At the dermatologist’s office in Tifton, Georgia, a young woman in blue scrubs and with long, naturally blonde hair parted down the middle asked me many questions while I was perched on a mechanical chair. I’d already answered them on the information sheet while in the waiting room, so I offered a new tidbit, “I’ll be 61 years old soon, and I’m not pregnant.” (Boy, howdy, these days they’re even asking the men that question.)
The young woman was tickled, and in hindsight I realized I reminded her of someone. She began telling me about her grandmother who was “a hippy” and “a little out there.” Well…I *was* wearing a peasant blouse and had offered her some absurd personal information before she asked…
Anyway, Hippy Grandmother was widowed recently, and wasting no time, Hippy Grandmother’s neighbor, Charlie, began appearing at her door, casseroles in hand. Granddaughter said she could tell Charlie had been a very handsome man in his youth and suggested that Hippy Grandmother might return more than just empty casserole dishes.

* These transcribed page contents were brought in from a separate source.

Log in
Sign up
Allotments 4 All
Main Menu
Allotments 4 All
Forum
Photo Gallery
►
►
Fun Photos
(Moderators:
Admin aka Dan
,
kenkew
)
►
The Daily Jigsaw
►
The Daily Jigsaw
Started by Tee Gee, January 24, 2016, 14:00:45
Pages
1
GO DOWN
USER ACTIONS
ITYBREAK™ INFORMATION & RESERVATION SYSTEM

Hippy Grandmother had already survived breast cancer, but another bodily foe came calling, leukemia. “It’s the bad kind,” Granddaughter said, adding, “it’s terminal.” According to the oncologist, the latter could happen within a half year or so.
Undeterred, neighbor Charlie still came calling, more casseroles in hand. Hippy Grandmother told Granddaughter he was a pretty good cook, but she wasn’t interested: “I’m mournin’ and I’m dyin’.” Granddaughter was caught a little off guard that Hippy Grandmother spoke so frankly about dying. I suggested that perhaps that was her way of accepting the situation, saying it aloud.

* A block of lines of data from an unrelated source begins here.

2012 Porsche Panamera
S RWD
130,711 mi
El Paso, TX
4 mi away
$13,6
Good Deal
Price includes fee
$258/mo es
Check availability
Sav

On her weekly visits to Hippy Grandmother, Granddaughter noticed the empty casserole dishes to be returned were no longer sitting around, and she inquired after Charlie. “He’s over there at his house, and he needs to stay over there,” she was tersely told.
I committed in my heart to pray for Hippy Grandmother. Kudos to Charlie for his kindness, but it appears even a hippy grandmother who was a little out there foresaw that she should not encourage anything that might later break his heart. She was mournin’ and dyin’ and did not want to impose that on her good-looking neighbor.
I did what my mother who worked in geriatric care nearly forty years said to do, laughed to keep from crying.
Laugh to keep from crying. Good advice, Leigh.
Loved gramma- I think she enjoyed Neigbors attention- but didn’t want him to have to lose someone special. She didn’t like morning and didn’t want him to mourn her- sad but sweet.